Cumhurbaşkanı Erdoğan'ın gemisinin ayrı olduğunu savunan Özkoç, "O kendi sarayında yaşıyor, kendi uçağıyla seyahat ediyor. Milletin yürütmek istediği Samsun'a giden gemide değil." dedi.
Özkoç, Türkiye'de 8 milyonu aşkın işsiz bulunduğunu, esnafın kepenk kapattığını, insanların açlık ve işsizlikten kendilerini yaktıklarını belirterek, "Onun dümeni başka, dümen suyu başka. Milletin derdi ise başka." ifadelerini kullandı.
ÖCALAN'IN AVUKATLARIYLA GÖRÜŞMESİ
Engin Özkoç, terör örgütü PKK elebaşı Abdullah Öcalan'ın avukatlarıyla görüştürülmesine yönelik söylemlere ilişkin bir soru üzerine de şunları kaydetti:
"Duruma göre hareket ediyor. Vatan, millet, toplumun değerleri, beka gibi derdi yok. O, Türkiye Cumhuriyetini tabeladan indirebiliyor. Milliyetçi siyasi partinin genel başkanı da ona şak şak tutuyor. Andın okunması kalkıyor, 'milliyetçi genel başkanım' diyen kişi de 'bravo' diyor. Neden, nasıl yaptıkları çok açık.
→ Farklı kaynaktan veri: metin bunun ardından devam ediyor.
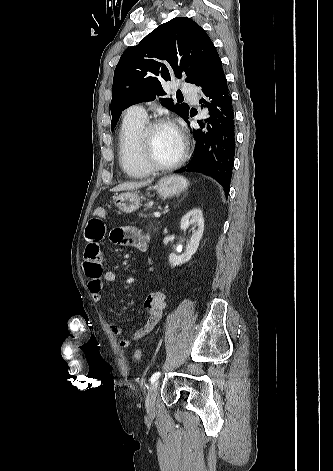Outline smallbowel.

Türkiye'de onların gemisinin dışında, ayrışmadan, birlik beraberlik içerisinde, hiçbir etnik köken, yaşam biçimi ayrımı yapmadan birlikte bu ülkede var olmaya devam edeceğiz. Onlar yasal olmayan, kendi çıkarlarını temsil eden kararları alıyorlar. Kararları milletle, ülkeyle ilgili değil. Kendi çıkarları tehlikeye düşüyorsa yapamayacakları hiçbir şey yoktur."